Os meios de comunicação erram, erram muito. Se não errassem não existiriam instituições como este Observatório da Imprensa e seus similares em todo o mundo.
O caso do repórter fraudador Jayson Blair desvenda a vulnerabilidade de uma instituição cujo funcionamento repousa exclusivamente na confiança e na boa-fé.
Repórteres confiam nas fontes, editores confiam nos repórteres, leitores confiam nos veículos produzidos pelos editores. Mas ao contrário de governos, governantes, políticos e representantes dos poderes formais, a imprensa hoje está permeada pela autocrítica.
Pode-se mesmo dizer que no turbilhão de mudanças que sacodem o mundo, a mídia, como instituição, conseguiu manter aquele mínimo de credibilidade graças à sua disponibilidade – forçada ou voluntária – para a exposição de suas mazelas.
E, no entanto, o desempenho da imprensa converteu-se na desculpa prioritária de todas as figuras públicas que cometem erros, abusos, deslizes ou incorrem em mentiras.

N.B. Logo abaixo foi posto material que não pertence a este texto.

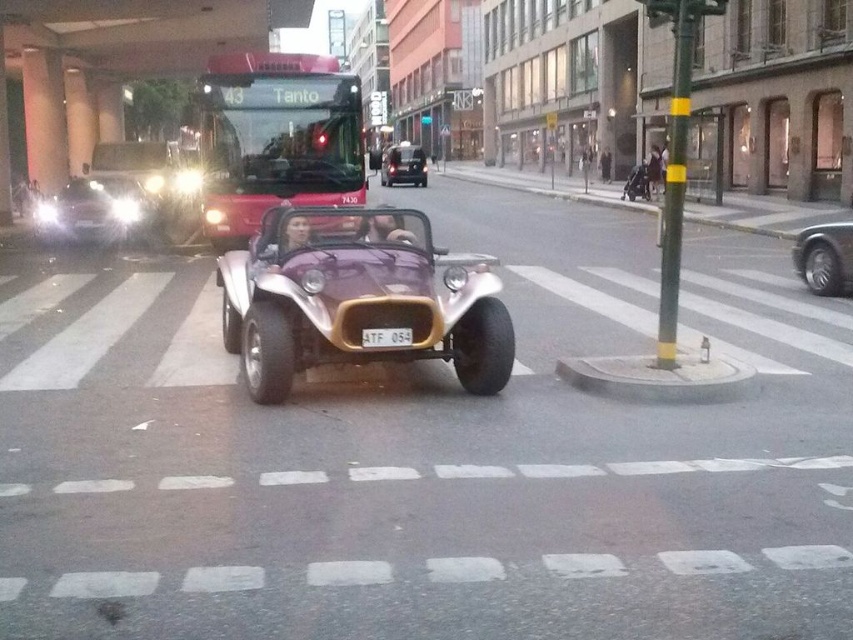
Question: Which point appears farthest from the camera in this image?

Choices:
 (A) (381, 348)
 (B) (848, 256)
 (C) (476, 278)

Answer: (B)

Question: Estimate the real-world distances between objects in this image. Which object is closer to the metallic red bus at center?

Choices:
 (A) shiny silver car at left
 (B) metallic purple car at center
 (C) purple metallic car at center

Answer: (A)

Question: Is purple metallic car at center in front of shiny silver car at left?

Choices:
 (A) no
 (B) yes

Answer: (B)

Question: Which point is closer to the camera taking this photo?

Choices:
 (A) (369, 332)
 (B) (813, 252)

Answer: (A)

Question: In this image, where is purple metallic car at center located relative to shiny black car at center?

Choices:
 (A) left
 (B) right

Answer: (A)

Question: In this image, where is shiny black car at center located relative to metallic purple car at center?

Choices:
 (A) above
 (B) below

Answer: (B)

Isso é grave porque neste mesmo turbilhão mundial a democracia está sendo ostensivamente desrespeitada e atropelada – tanto por aqueles que pretendem falar em seu nome como pelos que ostensivamente a desprezam.
O fenômeno não é novo: nos anos 1930, Hitler e Goebbels justificavam a violência dos métodos nazistas alegando que reagiam contra as "mentiras" espalhadas pela imprensa internacional.

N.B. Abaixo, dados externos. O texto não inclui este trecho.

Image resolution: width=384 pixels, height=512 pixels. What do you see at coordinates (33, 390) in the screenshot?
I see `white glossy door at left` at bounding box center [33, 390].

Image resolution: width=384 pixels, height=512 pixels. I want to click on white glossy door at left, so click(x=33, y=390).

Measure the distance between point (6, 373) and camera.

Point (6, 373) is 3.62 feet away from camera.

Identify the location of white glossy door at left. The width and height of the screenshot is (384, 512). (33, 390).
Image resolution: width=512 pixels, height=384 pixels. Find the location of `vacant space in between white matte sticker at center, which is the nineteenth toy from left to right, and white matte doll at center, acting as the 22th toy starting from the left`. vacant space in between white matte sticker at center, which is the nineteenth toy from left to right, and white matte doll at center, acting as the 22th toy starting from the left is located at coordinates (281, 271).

Setenta anos depois, multiplicaram-se os hitlers e goebbels: a fronteira que sempre separou a verdade da mentira está sendo atravessada pela legião de líderes incapazes de enfrentar a exposição a que são submetidos senão apelando para o bode expiatório da imprensa.
Os falsários que chegam ao poder – qualquer poder – independente de suas opções políticas ou religiosas, hoje atuam juntos numa única direção: desacreditar a imprensa, destruir paulatinamente a confiança que a sociedade deposita neste poder-sem-poder.
Esta gigantesca caça às bruxas precisa ser urgentemente desativada. O jornalismo jamais será imune a erros, jornalistas falham, o sistema de apuração não é infalível mas a imprensa como instituição periódica e permanente tem condição de corrigi-los.
A crítica ao desempenho da imprensa é recurso legítimo e democrático, não pode ser adulterado e convertido no instrumento para desacreditá-la. O que está em jogo é a democracia e o Estado de Direito.